Helen Woolmer, the wife of a British World War I veteran who had found it impossible to get work in post-war London, arrived with her husband in 1924. After they left the quarantine station at Albany they were sent to Northcliffe. They lived in a tin shack until land was cleared and cottages erected. Many cottages had to be shared. There were no toilets and the only water was from the creek. Women and children lay on the bare earth floor covered with sacks while the men slept out in the bush. No roads, only a bush track, led into Northcliffe. There were no doctors or hospitals, no beds or blankets, no milk and no fruit. The settlers dug rough latrines but the children became ill with dysentery. The foreman told Helen Woolmer to feed hard lumps of red gum to her baby daughter and son. Then ‘barcoo rot’ began, a dietary disease that covered the children with sores. Woolmer also found that the family hut had been built over a stream that flooded in rain, and the shack had to be dismantled, taken some distance off and re-erected. Her husband was ill for four months, and though there was a sickness benefit fund to which all the settlers contributed, there had been so much sickness that it was now used up and ‘we were at starvation point, except for odds and ends donated by the [other] settlers’. She appealed to the Red Cross in Perth, and in the subsequent terrible months, she said, the Red Cross saved them with money and pharmaceuticals.

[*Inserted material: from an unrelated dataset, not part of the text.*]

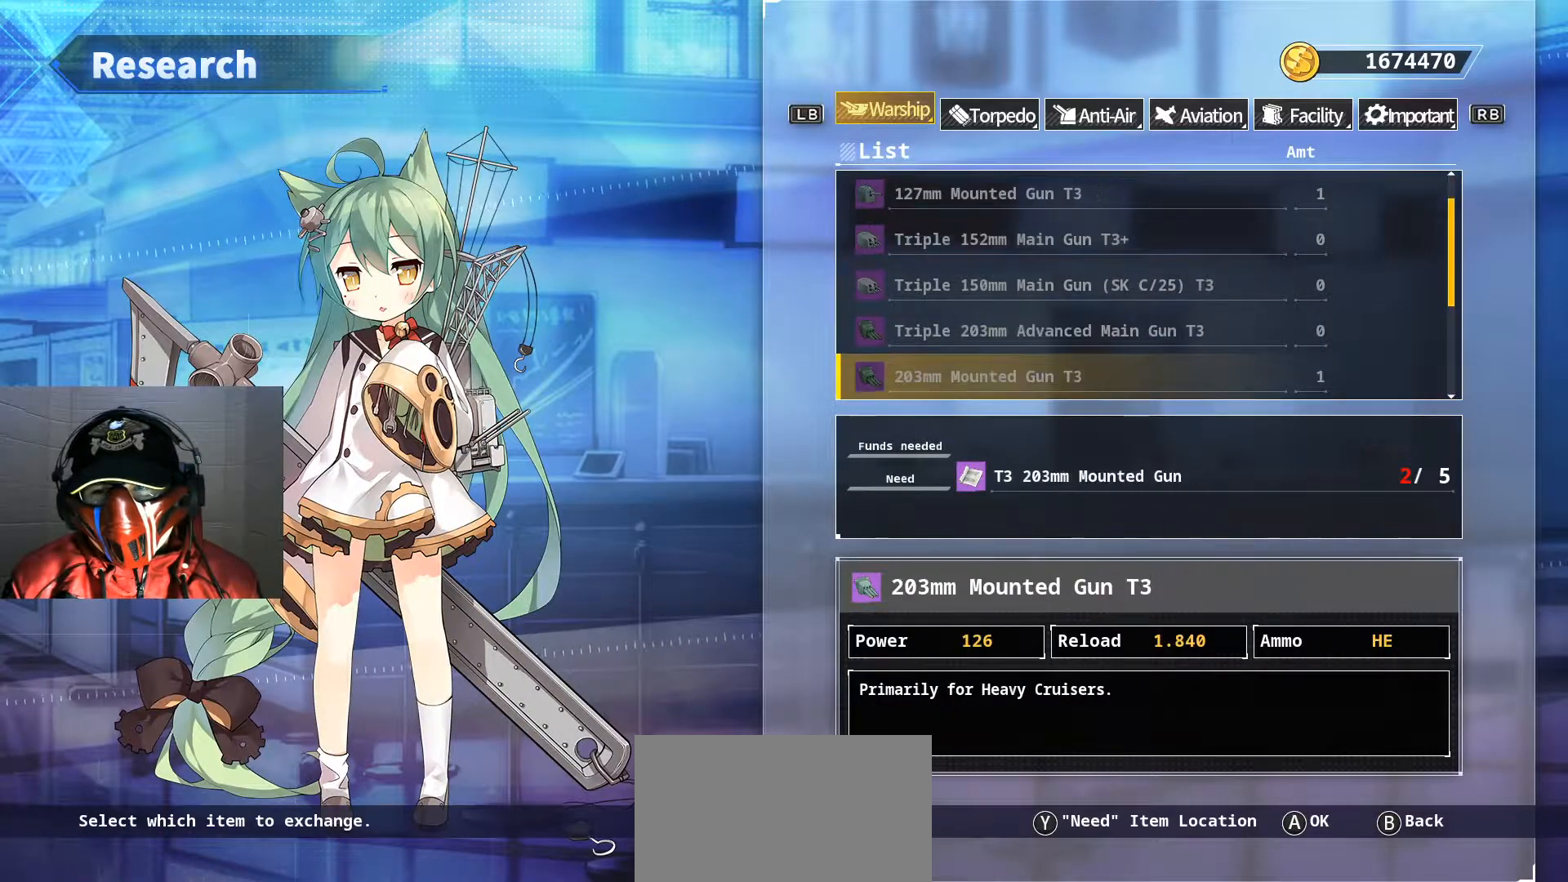
{"buttons": ["DPAD_DOWN"], "left_stick": "center", "right_stick": "center", "events": []}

The typical immigrant woman in the bush, observer Frank Larter said, longed for simple British things such as the ringing of church bells, the cries of fishmongers and coal men, of cat-meat sellers and milk vendors, and the bells of the muffin and crumpet man. The men missed the warm local pubs, the factory sirens, the music halls and the football clubs. They even reminisced about the war with a kind of longing, since there had been greater hope then.

Mrs Reg Goldsmith and her family also arrived in Western Australia in 1924, and after a hard start at Kendenup, during which they lived on a diet of wheat and carrots, found group settlement excellent. In Group 21 at Jardee, to which the Goldsmiths moved, the range of foodstuffs had expanded and social life was very strong. There was even a government hospital nearby, and cows and poultry were available, as well as apples and pears from the local orchard. This was a golden interlude, since the Goldsmith wheat farm failed in the Depression.

The scheme was temporarily suspended in 1924, and holdings were amalgamated as more and more settlers gave up under the economic hardship of their lives. But the government was still locked into financing the scheme, even though by 1929, Mitchell, on his way to returning to power, was beginning to question the cost of it all. ‘We are drifting along,’ he said, ‘making some progress, but so little for the money we are borrowing.’

A Loan Council was founded by Prime Minister Bruce after the proposal to create one was passed at the 1928 referendum to enable it. Under it, the public debts of the Commonwealth and the states were amalgamated, and the Commonwealth agreed to help states in difficulty with loan repayment. All states would contribute an agreed sum towards interest payments and to a sinking fund. Individual states could, however, no longer levy loans from overseas investors except by way of the Loan Council.

This was an arrangement that cut into Western Australia’s pride in innovation and its belief in its especial needs and destiny. In the coming crisis it would seem to many Western Australians one reason amongst many to separate from the Commonwealth.